Llevamos años preguntándonos si el Alzheimer es un daño colateral del sistema inmunitario y ahora empezamos a tener respuestas

En 1906, un médico de unos 40 años tomó la palabra en el congreso alemán de psiquiatría. Les habló de Auguste Deter, de cómo había perdido memoria, de cómo había empezado a desconfiar de su familia y de cómo su personalidad se había disuelto como un terrón de azúcar en agua caliente. Les habló también sobre su autopsia y sobre cómo se había dado de bruces con unas curiosas placas amiloides.
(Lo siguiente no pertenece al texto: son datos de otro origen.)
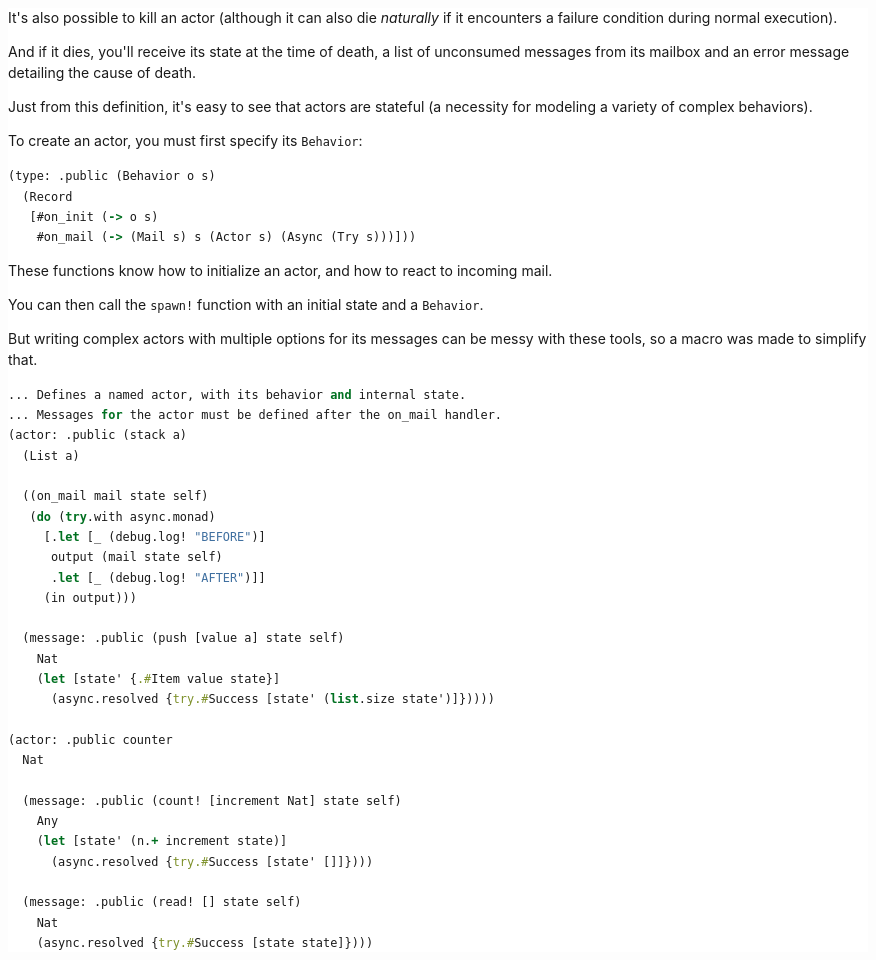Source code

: It's also possible to kill an actor (although it can also die _naturally_ if it encounters a failure condition during normal execution).

And if it dies, you'll receive its state at the time of death, a list of unconsumed messages from its mailbox and an error message detailing the cause of death.

Just from this definition, it's easy to see that actors are stateful (a necessity for modeling a variety of complex behaviors).

To create an actor, you must first specify its `Behavior`:

```clojure
(type: .public (Behavior o s)
  (Record
   [#on_init (-> o s)
    #on_mail (-> (Mail s) s (Actor s) (Async (Try s)))]))
```

These functions know how to initialize an actor, and how to react to incoming mail.

You can then call the `spawn!` function with an initial state and a `Behavior`.

But writing complex actors with multiple options for its messages can be messy with these tools, so a macro was made to simplify that.

```clojure
... Defines a named actor, with its behavior and internal state.
... Messages for the actor must be defined after the on_mail handler.
(actor: .public (stack a)
  (List a)

  ((on_mail mail state self)
   (do (try.with async.monad)
     [.let [_ (debug.log! "BEFORE")]
      output (mail state self)
      .let [_ (debug.log! "AFTER")]]
     (in output)))

  (message: .public (push [value a] state self)
    Nat
    (let [state' {.#Item value state}]
      (async.resolved {try.#Success [state' (list.size state')]}))))

(actor: .public counter
  Nat

  (message: .public (count! [increment Nat] state self)
    Any
    (let [state' (n.+ increment state)]
      (async.resolved {try.#Success [state' []]})))

  (message: .public (read! [] state self)
    Nat
    (async.resolved {try.#Success [state state]})))
```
El médico se llamaba Alois Alzheimer y, aunque él no lo sabía, estaba haciendo historia. Cuatro años después, tras su muerte, Emil Kraepelin le pondría su apellido a una enfermedad que, desde entonces, ha intrigado a neurocientíficos, médicos e investigadores. Hoy los especialistas se preguntan si la enfermedad de Alzheimer no es en realidad un daño colateral, una secuela del ‘fuego amigo’ del sistema inmunitario.

Una mujer llamada Auguste

¿Cuál es su nombre?"

"Auguste".

"¿Apellido?"

"Auguste".

"¿Cuál es el nombre de tu marido?"

[Duda]

“Yo creo ... Auguste".

En 1996, varios historiadores desempolvaron los registros médicos del doctor Alzheimer y encontraron transcripciones completas de sus sesiones con Auguste. En ellas, sin que haga falta nada, se reconocen las marcas de la enfermedad.

Poco a poco, innovación a innovación y descubrimiento a descubrimiento, hemos ido formando una idea más precisa de este trastorno. Hoy por hoy, sabemos que es la causa más frecuente de demencia en Occidente (entre el 60 y el 80% de todas las demencias) y todo indica que seguirá creciendo (http://www.ncbi.nlm.nih.gov/pubmed/21304480). En las próximas décadas, con el progresivo envejecimiento de la población a lo largo de todo el mundo, los expertos esperan que el número de personas llegue a triplicarse.

Una idea radical

Se trata, pues, de uno de los problemas principales a los que se enfrenta la medicina actual. Y, por eso mismo, cualquier idea (por muy absurda que pueda sonar) es buena e incluso necesaria. Eso debió pensar en 2010 Michael Heneka cuando defendió la idea de que el sistema inmune del cerebro tenía un papel fundamental en el origen y desarrollo del Alzheimer.

No era una idea genuinamente nueva (había surgido como hipótesis en la nebulosa conceptual de los noventa), pero era una idea arriesgada. De hecho, era demasiado arriesgada como para que alguien la tomara en serio en 2010. No había datos, solo intuiciones. Y, seamos sinceros, las intuiciones tienen poco peso en la ciencia.

Aunque, a veces, tienen un profundo impacto en su futuro. En diciembre de 2017, el equipo de Heneka demostró que había una proteína (llamada ASC) que estaba vinculada de forma crucial con la progresión de la enfermedad. Según los resultados de sus experimentos con ratones, bloquear esta proteína frenaba la formación de placas amiloides.

Como explican en un estupendo reportaje de Nature, ni en sus mejores sueños Heneka hubiera esperado que los resultados fueran tan buenos. La misteriosa conexión entre la inflamación, la proteína beta-amiloide y el Alzheimer parecía poder despejarse después de que hace cuatro años los primeros resultados experimentales comenzaran a llegar al laboratorio de la Universidad de Bonn.

Una puerta entreabierta

Aun así, no sabemos cuál es el papel real del sistema inmune en el origen y el desarrollo de la demencia y, no hace falta decirlo, estamos a muchos años de un fármaco que pueda aprovechar estos descubrimientos. Sobre todo, porque, aunque seamos capaces de desarrollar una inmunoterapia que desactive las proteínas clave, sería necesario aplicarlo antes de que la enfermedad se manifieste.

Y no, lamentablemente no sabemos cómo predecir el Alzheimer. No obstante, y quizá por primera vez, tenemos una vía para intentar un abordaje farmacológico contra la enfermedad. Quién sabe si la vacuna del Alzheimer está más cerca de lo que parece.